Récemment nominée au prix Mies Van der Rohe 2022, la "Cité Maraichère" de Romainville est un projet d'agriculture urbaine à visée pédagogique.

Véritable "laboratoire du vivant", elle a pour vocation de proposer tout au long de l'année des fruits et légumes frais aux riverains.

Cette serre verticale en ville valorise une filière de production alimentaire locale et à faible empreinte carbone, réduit le recours au transport routier et génère des emplois.

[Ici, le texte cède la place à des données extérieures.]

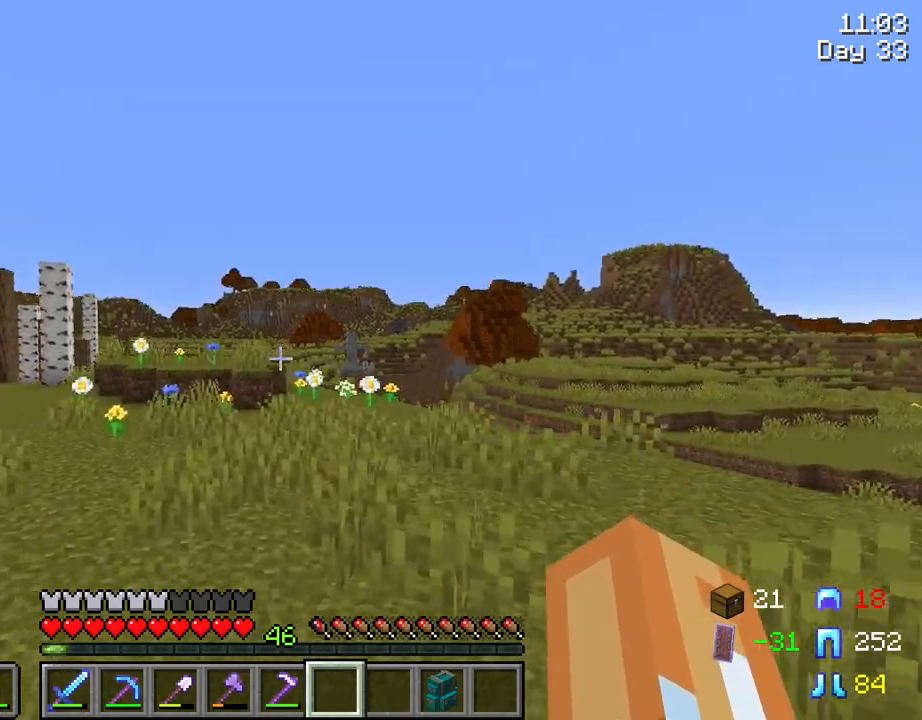
{"keys": ["ctrl", "space", "w"], "mouse": [], "mouse_move": "still", "events": []}
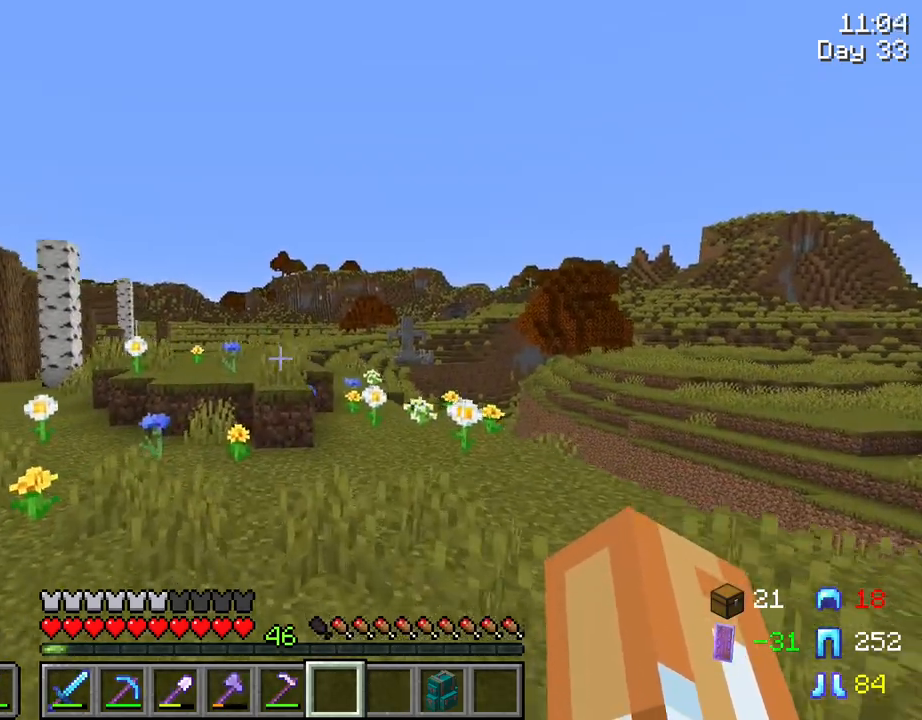
{"keys": ["w"], "mouse": [], "mouse_move": "still", "events": [[250, "space", "up"], [300, "ctrl", "up"]]}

Livrée en mars 2021 à Romainville, La Cité maraîchère est un nouvel équipement municipal d’agriculture urbaine et d’alimentation durable autant qu’un lieu d’innovation agronomique, sociale, architecturale et technique.

Au sein d’un quartier en pleine régénération, l’ouvrage, exemplaire dans sa rationalité et sa logique constructive, est un véritable trait d’union entre pratique séculaire et moderne du maraîchage.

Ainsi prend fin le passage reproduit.